12'' deep shelves sure gave me a lot floor space... 
not much of anything in front of something else...
way more usable wall space...
easy to find storage... 
an equipment chase that takes even more out of the way and gives me *''MORE* floor space...
serious organization...
the doors go a long way in keeping things cleaner ...
makes clean up easier too...

how I did the door wheels..
if I need to get at the upper levels all it takes is a large milk crate to stand on and it does multiple duty...
There is a MK101 Pro tile saw in here too... see the base...

now for those gang boxes...
come time to work...
roll them outside...
set up a deck/landing to receive them...


----------



## Tommy Law (May 29, 2016)

The gangboxes are not part of that asset bunch. They belong /under my electrical and live sound reinforcement LLCs. They are full of equipment and tools I need when doing those jobs. I dont use any of the tools in them at home to avoid an old issue I had of having to go through a gazillion tool boxes or bags to find a certain tool or item. I now have my 5 drawer roller chest that has my home hand tools and sockets. DH audio gangboxes have my electronics tools, fittings and supplies. Law Electric is ready to go with another setof battery drills/ bandsaws hand tools and a hammer drill.


----------



## Tommy Law (May 29, 2016)

sky lights would do no good since attic is there. I only have 7'9 hheight wise it was a home powner built block outbuilding 40+ years ago. Its roughly size of 1 car garage without garage door. Will not cover my windows due to security reasons. I like the ability to see outside in my neighborhood when I work down there at night.

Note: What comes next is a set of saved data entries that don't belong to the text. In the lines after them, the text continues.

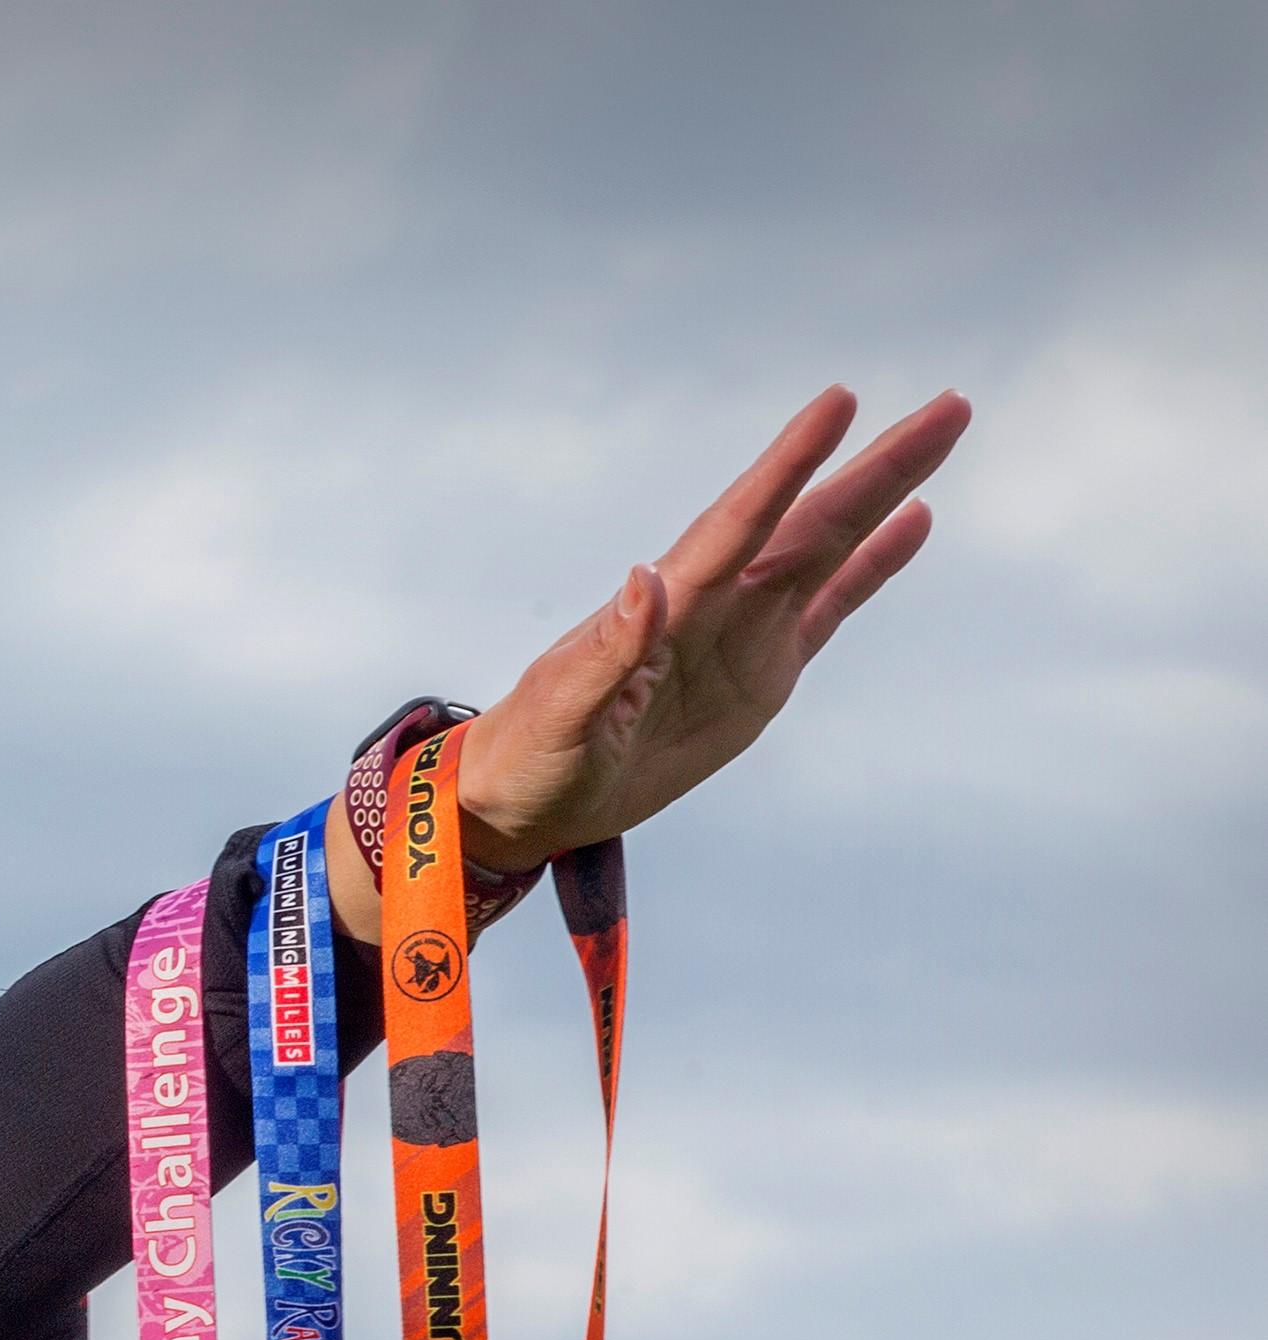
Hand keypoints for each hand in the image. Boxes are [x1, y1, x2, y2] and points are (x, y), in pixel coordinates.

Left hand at [445, 385, 969, 875]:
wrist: (526, 799)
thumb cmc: (530, 756)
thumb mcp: (562, 715)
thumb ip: (607, 655)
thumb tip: (645, 580)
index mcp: (668, 607)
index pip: (739, 522)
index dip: (788, 465)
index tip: (838, 404)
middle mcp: (715, 604)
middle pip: (807, 519)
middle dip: (876, 465)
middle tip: (948, 406)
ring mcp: (743, 632)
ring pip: (830, 548)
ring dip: (886, 494)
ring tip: (942, 432)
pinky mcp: (763, 671)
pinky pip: (830, 607)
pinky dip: (873, 565)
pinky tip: (915, 520)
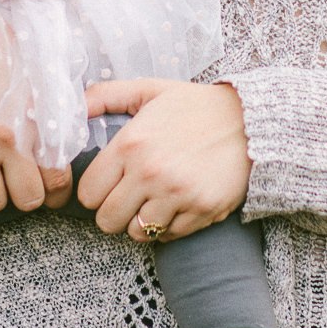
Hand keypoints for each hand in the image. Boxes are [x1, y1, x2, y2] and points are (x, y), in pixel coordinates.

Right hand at [0, 0, 71, 210]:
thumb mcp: (26, 64)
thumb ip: (43, 100)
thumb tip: (60, 125)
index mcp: (30, 118)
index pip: (56, 176)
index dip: (58, 190)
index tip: (54, 192)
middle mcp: (2, 140)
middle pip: (26, 199)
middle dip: (30, 196)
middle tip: (26, 187)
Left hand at [78, 79, 250, 242]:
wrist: (251, 120)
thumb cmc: (195, 106)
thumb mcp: (150, 90)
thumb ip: (107, 96)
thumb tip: (75, 107)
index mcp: (131, 144)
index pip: (88, 193)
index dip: (96, 191)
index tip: (110, 184)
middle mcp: (150, 173)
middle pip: (106, 220)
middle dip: (114, 211)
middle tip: (130, 196)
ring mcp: (176, 195)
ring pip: (137, 233)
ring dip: (142, 221)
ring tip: (154, 200)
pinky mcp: (201, 211)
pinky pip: (168, 236)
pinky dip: (169, 225)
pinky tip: (177, 204)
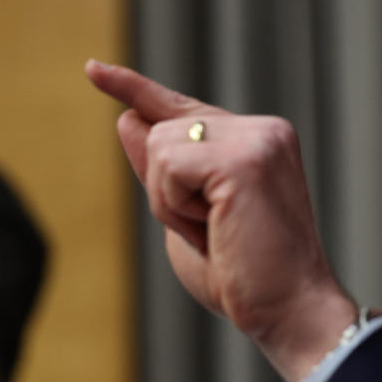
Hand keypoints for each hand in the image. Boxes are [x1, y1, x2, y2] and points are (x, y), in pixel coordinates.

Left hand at [86, 60, 357, 381]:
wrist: (289, 311)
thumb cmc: (244, 277)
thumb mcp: (186, 218)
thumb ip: (161, 171)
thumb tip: (127, 118)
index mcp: (254, 141)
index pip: (181, 107)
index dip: (133, 88)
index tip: (93, 69)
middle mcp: (261, 130)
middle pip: (161, 130)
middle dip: (166, 191)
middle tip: (214, 232)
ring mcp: (257, 138)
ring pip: (160, 144)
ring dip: (170, 200)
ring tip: (217, 231)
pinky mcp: (246, 158)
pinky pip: (169, 164)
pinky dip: (176, 204)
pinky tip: (216, 226)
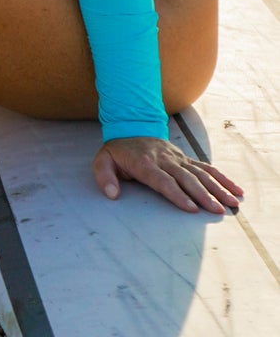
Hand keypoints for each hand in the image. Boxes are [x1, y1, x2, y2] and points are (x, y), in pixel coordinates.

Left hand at [93, 136, 242, 214]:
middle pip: (186, 179)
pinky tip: (235, 189)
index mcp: (145, 163)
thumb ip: (104, 177)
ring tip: (232, 203)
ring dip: (217, 188)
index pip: (163, 181)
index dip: (177, 195)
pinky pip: (206, 168)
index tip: (191, 208)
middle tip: (217, 211)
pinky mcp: (185, 158)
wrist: (130, 126)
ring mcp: (177, 158)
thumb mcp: (102, 161)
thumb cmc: (118, 150)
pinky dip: (222, 178)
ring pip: (200, 173)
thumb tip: (112, 194)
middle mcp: (165, 160)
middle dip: (203, 195)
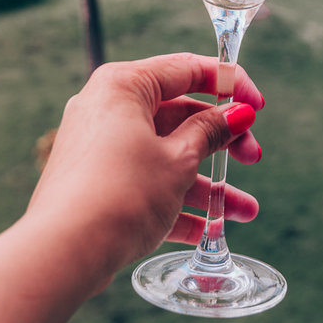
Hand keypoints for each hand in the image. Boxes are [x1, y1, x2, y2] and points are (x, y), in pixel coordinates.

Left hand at [25, 54, 263, 294]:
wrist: (64, 252)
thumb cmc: (121, 194)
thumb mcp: (179, 159)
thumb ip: (210, 132)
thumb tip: (237, 113)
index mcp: (124, 85)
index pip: (186, 69)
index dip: (229, 84)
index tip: (258, 106)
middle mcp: (107, 109)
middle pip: (178, 115)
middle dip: (222, 141)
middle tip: (252, 157)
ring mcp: (99, 148)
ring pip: (165, 156)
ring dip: (206, 183)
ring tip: (243, 212)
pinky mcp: (96, 184)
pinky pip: (145, 184)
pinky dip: (176, 203)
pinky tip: (209, 231)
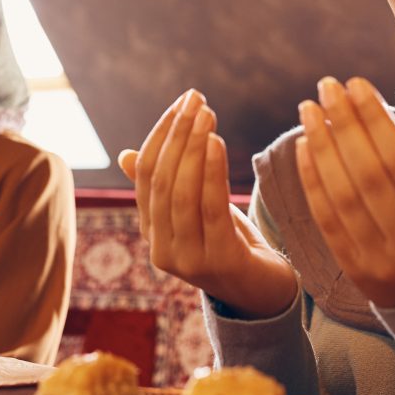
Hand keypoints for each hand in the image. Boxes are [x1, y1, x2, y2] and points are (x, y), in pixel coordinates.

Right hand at [119, 89, 297, 318]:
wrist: (267, 294)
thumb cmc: (231, 245)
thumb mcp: (196, 211)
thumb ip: (166, 186)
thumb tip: (126, 154)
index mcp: (152, 233)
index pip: (146, 175)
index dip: (161, 134)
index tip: (183, 102)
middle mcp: (161, 250)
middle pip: (161, 182)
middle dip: (177, 135)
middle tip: (196, 100)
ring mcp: (187, 261)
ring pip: (181, 194)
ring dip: (193, 148)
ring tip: (208, 115)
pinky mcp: (218, 262)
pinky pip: (210, 209)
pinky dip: (211, 172)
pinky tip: (216, 143)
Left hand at [296, 77, 394, 307]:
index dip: (376, 121)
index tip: (357, 84)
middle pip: (369, 175)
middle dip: (344, 125)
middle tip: (328, 87)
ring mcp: (380, 262)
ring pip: (343, 196)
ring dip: (322, 147)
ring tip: (310, 109)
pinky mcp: (354, 271)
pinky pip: (327, 220)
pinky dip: (312, 181)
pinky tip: (305, 146)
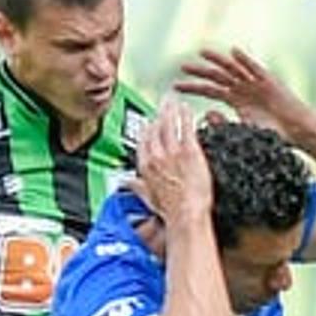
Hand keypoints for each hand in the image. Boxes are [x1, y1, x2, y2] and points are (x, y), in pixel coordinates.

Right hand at [131, 96, 212, 226]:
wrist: (186, 214)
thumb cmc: (170, 211)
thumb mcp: (147, 199)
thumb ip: (136, 187)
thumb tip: (127, 184)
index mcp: (145, 166)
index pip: (143, 141)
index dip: (147, 130)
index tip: (150, 123)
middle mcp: (156, 155)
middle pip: (155, 129)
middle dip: (158, 115)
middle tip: (162, 105)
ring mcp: (172, 151)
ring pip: (168, 124)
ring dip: (170, 110)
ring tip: (172, 102)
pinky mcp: (189, 150)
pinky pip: (185, 126)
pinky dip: (184, 115)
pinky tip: (186, 108)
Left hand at [175, 47, 315, 138]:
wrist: (297, 131)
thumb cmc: (273, 134)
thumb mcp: (243, 131)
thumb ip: (223, 124)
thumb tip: (205, 115)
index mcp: (235, 100)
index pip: (210, 90)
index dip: (193, 88)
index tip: (175, 86)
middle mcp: (243, 87)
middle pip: (217, 76)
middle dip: (200, 71)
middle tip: (181, 67)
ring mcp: (255, 82)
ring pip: (232, 68)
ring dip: (218, 59)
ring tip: (202, 52)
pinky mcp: (269, 80)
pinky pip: (254, 68)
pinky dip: (245, 59)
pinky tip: (234, 52)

It is roughly 75 feet from my house at end of yard.If things workout like I'm hhoping in the net couple years it is being replaced with 2 car garage and second floor shop space with a car lift so I can work on my race car here.


----------



## Tommy Law (May 29, 2016)

here are some pictures of what it actually looks like.


----------



## Stick486 (Jan 4, 2013)

whew...
you need organization for sure...


----------



## Loonboy (Sep 2, 2016)

also want to seek smiliar answers.


----------